Bull's Eye Diagram Template
Make better decisions by sorting items into a priority matrix. Improve productivity and ensure your team meet’s its deadlines using a bull’s eye chart.
About the Bull’s Eye Diagram Template
When making a decision, teams sometimes struggle to adjudicate between priorities. This is especially true for high-stakes decisions, where every task on your to-do list feels like it could make or break a project. The inability to prioritize tasks can lead to gridlock among team members, inefficient meetings, and even low morale.
What is a bull’s eye diagram?
A bull’s eye diagram is a simple tool that enables teams to clarify priorities before making a decision. As the name suggests, the chart is set up to look like a bull’s eye. The innermost circle contains the highest-priority items, the middle circle contains medium-priority items, and the largest circle contains the lowest-priority items.

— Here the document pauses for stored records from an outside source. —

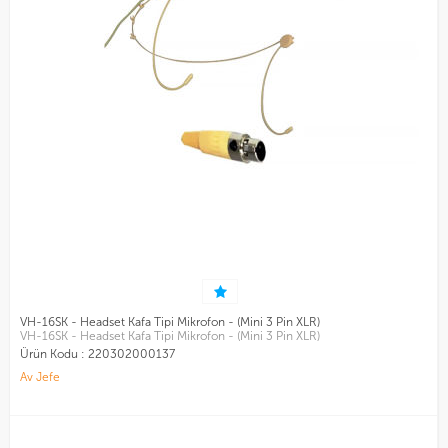
VH-16SK - Headset Kafa Tipi Mikrofon - (Mini 3 Pin XLR)
VH-16SK - Headset Kafa Tipi Mikrofon - (Mini 3 Pin XLR)
Ürün Kodu :
220302000137
Av Jefe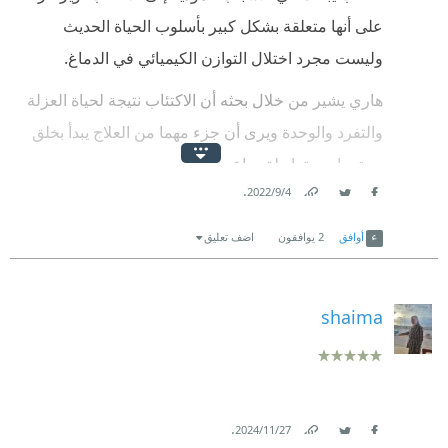
على أنها متعلقة بشكل كبير بأسلوب الحياة الحديث
وليست مجرد اختلال التوازن الكيميائي في الدماغ.
هاري يشير من خلال بحثه أن الاكتئاب نتيجة لحياة العزلة
والتفرد والوحدة ويرى أن جزء مهما من العلاج يبدأ بخلق
مجتمعات مترابطة وداعمة.
.
4‏/9‏/2022
الكتاب جميل وأنصح به للمهتمين بموضوع الاكتئاب
Link
Twitter
Facebook
أوافق
2
يوافقون
اضف تعليق
shaima
.
27‏/11‏/2024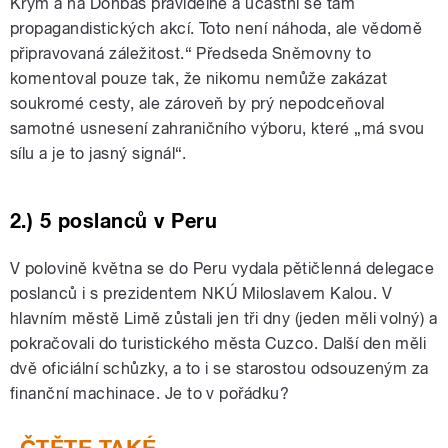
Krym a na Donbas pravidelně a účastní se tam
propagandistických akcí. Toto není náhoda, ale vědomě
připravovaná záležitost.“ Předseda Sněmovny to
komentoval pouze tak, že nikomu nemůže zakázat
soukromé cesty, ale zároveň by prý nepodceňoval
samotné usnesení zahraničního výboru, které „má svou
sílu a je to jasný signál“.
2.) 5 poslanců v Peru
V polovině května se do Peru vydala pětičlenná delegace
poslanců i s prezidentem NKÚ Miloslavem Kalou. V
hlavním městě Limě zůstali jen tři dny (jeden měli volný) a
pokračovali do turistického města Cuzco. Další den měli
dvě oficiální schůzky, a to i se starostou odsouzeným za
finanční machinace. Je to v pořádku?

The beauty of the bull’s eye diagram is that it eliminates any possibility of gridlock. Teams struggle to make decisions and build momentum when every task on your list seems like it should be your highest priority. Overwhelmed by tasks, the team fails to move forward. But the bull’s eye diagram solves this problem simply by design. Once you slot high-priority items into the smallest circle, this forces you to shift lesser priorities around, and it becomes impossible to overwhelm your team with a long list of high-priority items.
When to use a bull’s eye diagram template
Use a bull’s eye chart any time you need to establish priorities, make critical decisions, or talk through a process and remove obstacles with your team. Gridlock occurs when teams struggle to make big decisions. Bull’s eye diagrams empower your team to break down a broader decision into smaller ones, slotting tasks into the diagram according to their level of importance.

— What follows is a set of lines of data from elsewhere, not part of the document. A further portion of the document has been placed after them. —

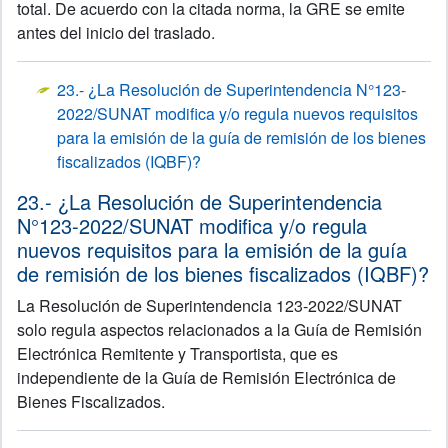
total. De acuerdo con la citada norma, la GRE se emite
antes del inicio del traslado.
23.- ¿La Resolución de Superintendencia N°123-
2022/SUNAT modifica y/o regula nuevos requisitos
para la emisión de la guía de remisión de los bienes
fiscalizados (IQBF)?
23.- ¿La Resolución de Superintendencia
N°123-2022/SUNAT modifica y/o regula
nuevos requisitos para la emisión de la guía
de remisión de los bienes fiscalizados (IQBF)?
La Resolución de
Superintendencia 123-2022/SUNAT
solo regula aspectos relacionados a la Guía de Remisión
Electrónica Remitente y Transportista, que es
independiente
de la Guía de Remisión Electrónica de
Bienes Fiscalizados.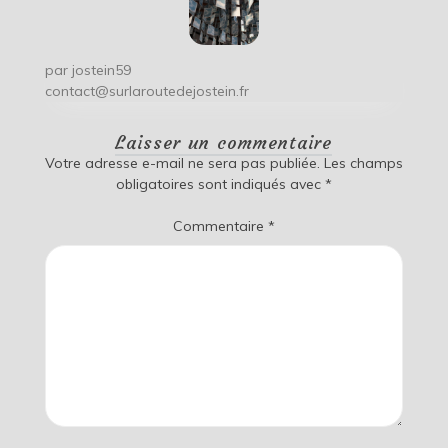
par
jostein59
contact@surlaroutedejostein.fr
Laisser un commentaire
Votre adresse e-mail ne sera pas publiée.
Les champs
obligatoires sont indiqués avec
*
Commentaire
*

Create your own bull’s eye chart
Listing tasks on an online canvas allows your team to quickly move around information related to new tasks added to the bull’s eye. Once you prioritize the tasks in the diagram, you can organize and rearrange them as needed. The diagram enables your team to see relationships and categories and reprioritize, too. The bull’s eye is an easily understood diagram that helps you clarify project priorities.
Making your own bull’s eye diagrams is easy. Miro is the perfect tool to create and share them. Get started by selecting the Bull’s Eye Diagram Template, then take the following steps to make one of your own.
Step 1: Establish a goal.
Before you start filling out the diagram, your team should align on a goal. Are you trying to make a decision? Overcoming a challenge? Articulate your goal before ironing out priorities.

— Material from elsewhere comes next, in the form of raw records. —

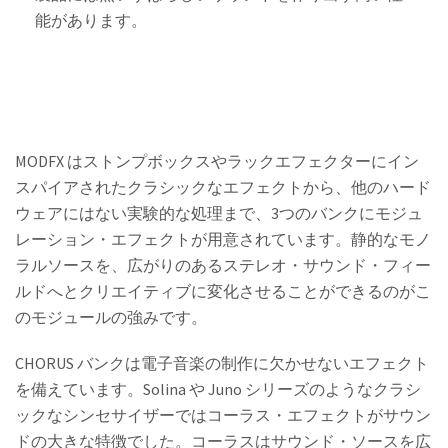
能があります。
MODFX はストンプボックスやラックエフェクターにイン
スパイアされたクラシックなエフェクトから、他のハード
ウェアにはない実験的な処理まで、3つのバンクにモジュ
レーション・エフェクトが用意されています。静的なモノ
ラルソースを、広がりのあるステレオ・サウンド・フィー
ルドへとクリエイティブに変化させることができるのがこ
のモジュールの強みです。
CHORUS バンクは電子音楽の制作に欠かせないエフェクト
を備えています。Solina や Juno シリーズのようなクラシ
ックなシンセサイザーではコーラス・エフェクトがサウン
ドの大きな特徴でした。コーラスはサウンド・ソースを広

Step 2: Make a list of tasks.
Think about all the tasks you’ll need to accomplish to achieve your goal. Don’t worry about putting them in any particular order. Timeline and prioritization are irrelevant at this stage. Just focus on getting the lists of tasks on paper. If you’re working through the bull’s eye diagram with your team, it’s helpful to give each team member a few minutes to make their own list. Then you can come together to consolidate the tasks into a master list.
Step 3: Fill in the largest circle.
If you start by trying to make decisions about high-priority tasks, you might get stuck. Instead, focus on the lower-stakes items first by filling out the largest part of the circle. Refer back to your list of tasks. Are any of them unnecessary to complete your goal? Are there any “nice-to-haves” instead of “need-to-haves”? Give each team member a few minutes to think through the low-priority items before discussing as a group.
Step 4: Fill in the middle circle.
Next, think about medium-priority tasks. These items don’t need to be done immediately, but they are important for achieving your goal. The middle-priority circle is a bit smaller than the low-priority circle, which makes it more challenging to narrow down your tasks. Discuss with your teammates and come to a consensus.
Step 5: Fill in the smallest circle.
Now it’s time to figure out your mission-critical priorities. Since this is the smallest circle, you can only fit a few priorities in there. Refer back to your list of tasks. Think about high-priority tasks as necessary conditions. In other words, tasks you must accomplish in order to complete the project. Which two or three tasks are vital to your project? Talk it over with your team members, then complete your tasks and achieve your goal!